Source: I don’t know if there’s a uniform Mozilla position on this, but here’s mine! đ … | Hacker News
I don’t know if there’s a uniform Mozilla position on this, but here’s mine! đ The main reason I care about the Web is because it’s the world’s biggest software platform that isn’t owned. If someone can deliver their app to the world without submitting it for review by an app store and without paying a company a %-age of the revenue, and if they can market it through the viral power of URLs, then they have a lot more control over their own destiny. That’s why I think it’s important for the Web not to give up on hard but solvable problems.
But also I think there’s a false dichotomy between “the Web should just be for documents” and “the Web should just be for apps.” The Web is simultaneously an application platform that blows all other platforms out of the water for delivering content. First, there’s a reason why so many native apps embed WebViews — despite its warts, CSS is the result of hundreds of person-years of tuning for deploying portable textual content.

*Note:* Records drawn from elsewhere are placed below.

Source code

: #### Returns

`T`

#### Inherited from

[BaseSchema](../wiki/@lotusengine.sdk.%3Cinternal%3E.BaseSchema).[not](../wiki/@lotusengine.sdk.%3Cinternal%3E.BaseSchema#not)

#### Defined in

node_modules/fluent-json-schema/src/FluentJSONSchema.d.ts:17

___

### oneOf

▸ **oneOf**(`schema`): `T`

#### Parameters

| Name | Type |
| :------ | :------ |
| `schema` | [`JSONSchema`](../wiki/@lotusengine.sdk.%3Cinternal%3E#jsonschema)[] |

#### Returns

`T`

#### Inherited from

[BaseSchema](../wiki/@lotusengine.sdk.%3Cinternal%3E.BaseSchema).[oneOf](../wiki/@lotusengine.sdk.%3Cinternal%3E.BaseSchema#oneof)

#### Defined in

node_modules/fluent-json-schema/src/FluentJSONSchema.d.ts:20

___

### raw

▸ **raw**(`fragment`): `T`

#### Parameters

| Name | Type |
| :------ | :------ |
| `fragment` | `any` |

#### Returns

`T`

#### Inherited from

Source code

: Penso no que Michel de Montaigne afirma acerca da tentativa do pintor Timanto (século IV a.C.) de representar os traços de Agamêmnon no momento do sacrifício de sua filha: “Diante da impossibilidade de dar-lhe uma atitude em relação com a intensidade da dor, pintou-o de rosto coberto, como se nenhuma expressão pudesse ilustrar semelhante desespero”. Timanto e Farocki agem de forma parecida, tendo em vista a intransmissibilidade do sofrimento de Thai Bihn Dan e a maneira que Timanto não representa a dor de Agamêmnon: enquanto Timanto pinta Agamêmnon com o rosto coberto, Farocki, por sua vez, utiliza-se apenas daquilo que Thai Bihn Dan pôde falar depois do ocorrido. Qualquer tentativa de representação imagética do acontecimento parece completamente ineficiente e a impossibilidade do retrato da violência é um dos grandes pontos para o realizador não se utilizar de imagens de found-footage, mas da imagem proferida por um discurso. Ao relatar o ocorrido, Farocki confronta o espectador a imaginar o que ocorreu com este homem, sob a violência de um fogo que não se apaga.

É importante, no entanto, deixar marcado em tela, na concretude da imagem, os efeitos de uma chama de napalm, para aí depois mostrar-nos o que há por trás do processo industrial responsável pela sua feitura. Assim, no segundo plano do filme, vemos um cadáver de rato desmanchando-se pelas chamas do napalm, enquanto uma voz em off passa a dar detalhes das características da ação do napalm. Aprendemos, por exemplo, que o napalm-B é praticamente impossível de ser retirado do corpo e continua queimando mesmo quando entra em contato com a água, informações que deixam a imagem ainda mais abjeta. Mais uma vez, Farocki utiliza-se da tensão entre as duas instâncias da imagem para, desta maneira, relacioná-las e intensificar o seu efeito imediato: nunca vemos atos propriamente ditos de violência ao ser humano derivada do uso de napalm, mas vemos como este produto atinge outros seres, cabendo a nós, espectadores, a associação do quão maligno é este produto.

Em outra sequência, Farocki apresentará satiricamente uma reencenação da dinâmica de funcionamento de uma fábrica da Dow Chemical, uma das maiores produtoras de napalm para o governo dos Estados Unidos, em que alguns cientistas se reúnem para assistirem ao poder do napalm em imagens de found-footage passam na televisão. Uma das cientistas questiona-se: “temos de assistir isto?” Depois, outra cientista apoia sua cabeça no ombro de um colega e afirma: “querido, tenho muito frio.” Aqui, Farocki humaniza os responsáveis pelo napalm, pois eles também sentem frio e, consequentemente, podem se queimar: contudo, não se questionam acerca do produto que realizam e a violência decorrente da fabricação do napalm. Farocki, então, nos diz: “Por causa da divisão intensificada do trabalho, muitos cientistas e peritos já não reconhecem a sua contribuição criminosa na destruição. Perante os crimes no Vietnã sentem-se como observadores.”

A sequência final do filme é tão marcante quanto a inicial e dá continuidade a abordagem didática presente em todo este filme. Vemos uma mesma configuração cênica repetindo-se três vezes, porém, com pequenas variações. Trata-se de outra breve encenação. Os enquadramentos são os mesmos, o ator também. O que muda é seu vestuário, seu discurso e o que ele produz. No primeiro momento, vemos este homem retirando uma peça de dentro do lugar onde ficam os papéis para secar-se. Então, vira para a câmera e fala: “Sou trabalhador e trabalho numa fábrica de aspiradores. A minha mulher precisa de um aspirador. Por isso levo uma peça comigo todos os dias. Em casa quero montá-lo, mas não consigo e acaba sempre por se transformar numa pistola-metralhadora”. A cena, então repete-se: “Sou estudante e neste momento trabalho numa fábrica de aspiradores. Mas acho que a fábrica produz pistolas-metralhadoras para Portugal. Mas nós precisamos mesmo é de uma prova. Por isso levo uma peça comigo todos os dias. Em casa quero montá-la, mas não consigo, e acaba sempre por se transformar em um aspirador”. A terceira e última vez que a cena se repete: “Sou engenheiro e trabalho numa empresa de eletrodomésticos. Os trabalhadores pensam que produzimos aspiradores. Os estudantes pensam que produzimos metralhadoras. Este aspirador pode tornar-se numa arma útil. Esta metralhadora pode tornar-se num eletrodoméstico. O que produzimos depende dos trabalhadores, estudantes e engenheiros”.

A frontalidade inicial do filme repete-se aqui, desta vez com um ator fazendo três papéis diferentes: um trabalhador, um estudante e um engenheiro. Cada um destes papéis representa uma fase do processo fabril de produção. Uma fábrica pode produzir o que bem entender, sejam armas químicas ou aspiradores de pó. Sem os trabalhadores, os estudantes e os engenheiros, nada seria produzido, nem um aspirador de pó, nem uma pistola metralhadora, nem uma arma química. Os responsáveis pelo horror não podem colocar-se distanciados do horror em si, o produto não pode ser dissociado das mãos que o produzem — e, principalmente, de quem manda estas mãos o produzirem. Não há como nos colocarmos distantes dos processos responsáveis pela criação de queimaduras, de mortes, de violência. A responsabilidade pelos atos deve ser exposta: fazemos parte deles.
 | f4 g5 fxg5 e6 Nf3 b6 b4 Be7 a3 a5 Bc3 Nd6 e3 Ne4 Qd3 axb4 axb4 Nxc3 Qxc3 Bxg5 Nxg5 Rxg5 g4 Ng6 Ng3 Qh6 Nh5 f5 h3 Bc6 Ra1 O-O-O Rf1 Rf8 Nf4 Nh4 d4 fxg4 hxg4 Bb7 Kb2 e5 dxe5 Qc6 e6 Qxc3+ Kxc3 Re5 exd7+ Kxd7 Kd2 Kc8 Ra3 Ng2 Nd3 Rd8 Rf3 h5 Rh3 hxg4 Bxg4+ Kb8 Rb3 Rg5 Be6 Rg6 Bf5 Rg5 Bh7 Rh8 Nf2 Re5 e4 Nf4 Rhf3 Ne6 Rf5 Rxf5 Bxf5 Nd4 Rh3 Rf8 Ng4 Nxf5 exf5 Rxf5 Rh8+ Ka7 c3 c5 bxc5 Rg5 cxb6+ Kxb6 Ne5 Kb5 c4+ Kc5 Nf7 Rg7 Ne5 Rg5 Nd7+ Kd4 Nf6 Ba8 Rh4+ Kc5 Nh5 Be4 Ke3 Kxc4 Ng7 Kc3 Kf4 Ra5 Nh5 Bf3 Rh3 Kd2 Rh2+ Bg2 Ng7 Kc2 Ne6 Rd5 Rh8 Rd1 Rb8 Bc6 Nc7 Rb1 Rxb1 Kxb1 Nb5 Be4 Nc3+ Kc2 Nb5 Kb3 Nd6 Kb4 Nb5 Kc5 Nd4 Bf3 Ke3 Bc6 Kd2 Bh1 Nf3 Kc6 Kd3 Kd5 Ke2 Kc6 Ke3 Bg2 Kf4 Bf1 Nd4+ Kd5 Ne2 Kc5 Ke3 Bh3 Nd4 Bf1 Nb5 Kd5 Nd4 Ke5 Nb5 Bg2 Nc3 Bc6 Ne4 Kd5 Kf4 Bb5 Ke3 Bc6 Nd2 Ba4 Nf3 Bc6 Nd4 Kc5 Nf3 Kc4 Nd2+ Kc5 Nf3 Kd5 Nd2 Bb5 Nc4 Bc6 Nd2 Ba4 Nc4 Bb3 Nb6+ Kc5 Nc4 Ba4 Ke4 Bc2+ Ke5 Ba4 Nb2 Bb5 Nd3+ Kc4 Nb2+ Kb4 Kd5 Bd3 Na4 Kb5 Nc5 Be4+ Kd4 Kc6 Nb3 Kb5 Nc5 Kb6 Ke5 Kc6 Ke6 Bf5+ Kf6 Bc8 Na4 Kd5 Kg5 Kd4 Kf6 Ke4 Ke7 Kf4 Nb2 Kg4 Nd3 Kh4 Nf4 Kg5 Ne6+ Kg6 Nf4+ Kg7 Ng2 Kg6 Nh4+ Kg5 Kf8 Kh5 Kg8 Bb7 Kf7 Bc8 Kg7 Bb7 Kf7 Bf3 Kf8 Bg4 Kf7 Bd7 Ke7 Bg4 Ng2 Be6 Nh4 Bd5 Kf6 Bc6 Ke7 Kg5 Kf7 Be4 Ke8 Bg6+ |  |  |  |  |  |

But more importantly, you just can’t beat the URL. How many more times will we convince the entirety of humanity to know how to visually parse “www.zombo.com” on a billboard or in a text message? It’s easy to take the Web for granted, it’s fun to snark about its warts, and there’s a cottage industry of premature declarations of its death. But I personally believe that the humble little hyperlink is at the heart of the Web’s power, competitive strength, and longevity. It was a century-old dream passed on from Vannevar Bush to Doug Englebart to Xerox PARC and ultimately to TBL who made it real.